Collison, 26, is not a game changer, not an elite playmaker or defender in any sense. After a promising rookie season in New Orleans, he endured two disappointing years in Indiana and Dallas, respectively, before enjoying a resurgence last year as Chris Paul’s backup with the Clippers.
His value to the Kings will be his ability to pressure opposing ballhandlers, push the pace and nudge his teammates toward a style and a system that capitalize on transition and early offense opportunities. He also excels in pick-and-rolls and is a decent, very willing passer.
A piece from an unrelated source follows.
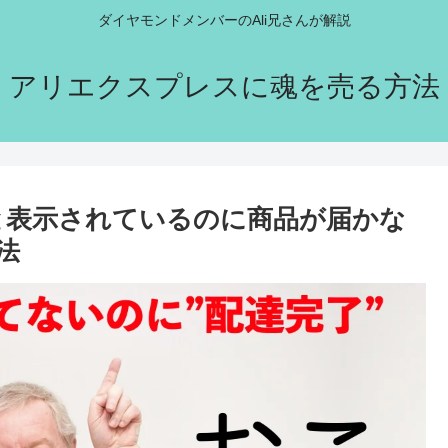
ダイヤモンドメンバーのAli兄さんが解説
アリエクスプレスに魂を売る方法
達完了”と表示されているのに商品が届かな
法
The ball doesn’t stick in Collison’s hands, a major plus given the ball-stopping tendencies of Rudy Gay and DeMarcus Cousins. It also should ease the adjustment of rookie Nik Stauskas, the Michigan shooting guard who was widely regarded as either the best or second-best (to Doug McDermott) shooter in the draft and erratic second-year guard Ben McLemore.
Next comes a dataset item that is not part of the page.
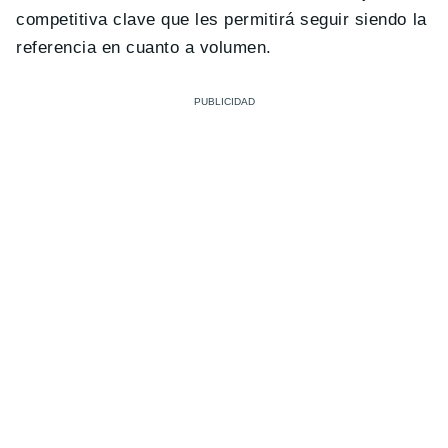
competitiva clave que les permitirá seguir siendo la
referencia en cuanto a volumen.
D’Alessandro, who is intent on maintaining the salary cap until the contracts of Gay (whom he hopes to extend), Jason Terry, Travis Outlaw, Reggie Evans and Quincy Acy expire and create substantial space at the end of the season, anticipates additional moves.
Attention now turns to power forward and the amount of money tied up in Jason Thompson, Carl Landry, Reggie Evans and Derrick Williams. According to league sources, the Kings have been shopping several frontcourt players. In recent weeks, they have been linked to the Pistons’ Josh Smith (three years, $13 million) and declined interest in Milwaukee’s troubled, if talented Larry Sanders.
Other players thought to offer some intrigue include Charlotte Bobcats free agent Josh McRoberts, the Mavericks’ Brandan Wright (one year left at $5 million), and Nick Collison, the Oklahoma City veteran who has one year left at $2.2 million and might be available if the Thunder lands Pau Gasol.
“We had 28 wins two years in a row,” reiterated D’Alessandro. “That’s not acceptable to our fans, and it’s not acceptable to our owner. How do we get better? Our draft pick we are thrilled about. Shooting has been one of our weaknesses. People are calling me and telling me about Nik’s ability to handle the ball, pass the ball. So we look forward to seeing him in the summer league with Ray McCallum and Ben McLemore.”
The GM is precluded from discussing Darren Collison until the free agent signs on Thursday. But the unspoken message has been delivered, loudly and clearly, and it’s not revolutionary. The plan is to change an unappealing system and style from within, and as often occurs, that starts at the point.